(Photo by Stu Forster/Getty Images)
By Paul Nixon
While the second Test couldn’t have gone much worse for England, and the team aren’t on the best of runs, I still think the players have the ability to get back on track in this series.
We won convincingly at Lord’s but remember that South Africa had a couple of wickets that were no balls and England could have easily been 80-5 at one stage then. That, of course, suggests that there are problems, but I think we need to give more credit to the visitors.
Their bowling attack is the best in the world, and that victory at Trent Bridge was without Kagiso Rabada remember! Keshav Maharaj bowled very well, and it was clever what he did. It’s something our spinners can learn from.
We are all right bowling spin when it turns, but we don’t do well when it doesn’t. We have to learn how to do that. Liam Dawson was attacked by Hashim Amla because he bowls middle stump line – great when it spins but you leave yourself vulnerable when it doesn’t.

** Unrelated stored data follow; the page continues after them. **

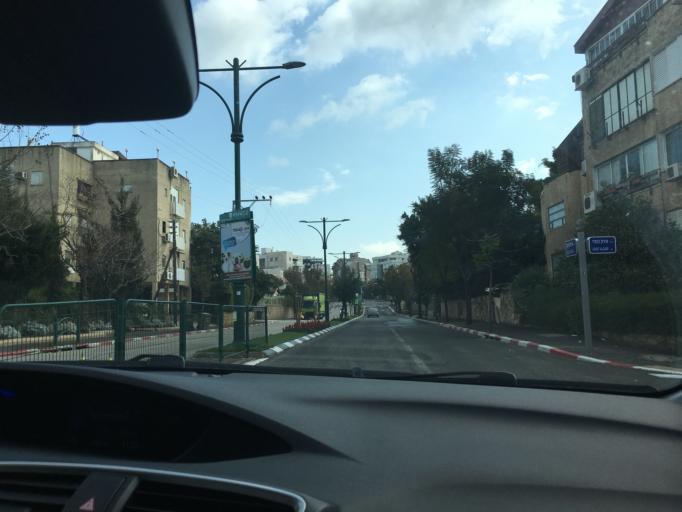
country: IL
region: Tel Aviv
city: Ramat HaSharon
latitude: 32.1606
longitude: 34.8433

These players are learning their skills in the County Championship, but they’re still learning at Test level, too. There’s no point making knee-jerk reactions about the Championship because that won’t help anything.
There’s a sense of naivety about why England keep doing what they do, but this tough period in which they’ve lost eight of their last 13 Tests will do them well in the longer run. You can only learn from those sticky patches.
The fields we set weren’t great. Amla never sweeps but we set him up for doing that. But you don’t need to change the field every ball in Test cricket, just like batting out a maiden isn’t illegal. You have to be prepared to sit in and have a bit of patience.
We didn’t even complete 100 overs of batting across the whole game and how we rolled over on that fourth day was disappointing. You need to have targets, in terms of time, when batting in a Test.
Ten dots after you’ve been out there for a few hours are irrelevant because the bad balls will come again. Just be patient. This aggression may stem from the ODI side but this is Test cricket. Guys need to get used to batting time and we must persist with some of these players.
Keaton Jennings has the ability to succeed so we should stick with him. The only change I would have made for the Oval would have been Mark Stoneman in for the injured Gary Ballance. He’s a good player of the short ball and a good driver. I’m sure he’ll get his chance soon but good luck to Tom Westley.
There’s plenty of criticism of Ballance but you have to respect the bowling. This South Africa attack would all get into any Test team. Vernon Philander has been outstanding and reminds me of Glenn McGrath in the way it’s almost impossible to score runs off him.
Some will mention South Africa are still without Dale Steyn, but I think it’s a long way back for him. And the Proteas’ attack doesn’t need him at the moment. This squad are working nicely. The balance throughout, with Faf du Plessis back, was spot on.
While there needs to be some patience with the England batting, you do still need to be positive, otherwise you get in a rut where you don’t even put the bad balls away. Your mind has to be free from negativity and doubt, but the biggest thing is players need to know when they have to soak up the pressure. Don’t go flashing the blade if the bowlers are moving it left and right.
The talent is there. South Africa bounced back from a thrashing and there’s no reason we can’t. It’s not about momentum, it’s about who performs best over those five days. Whatever has gone before is irrelevant.
*This article originally featured in TCP’s 21 July 2017 edition.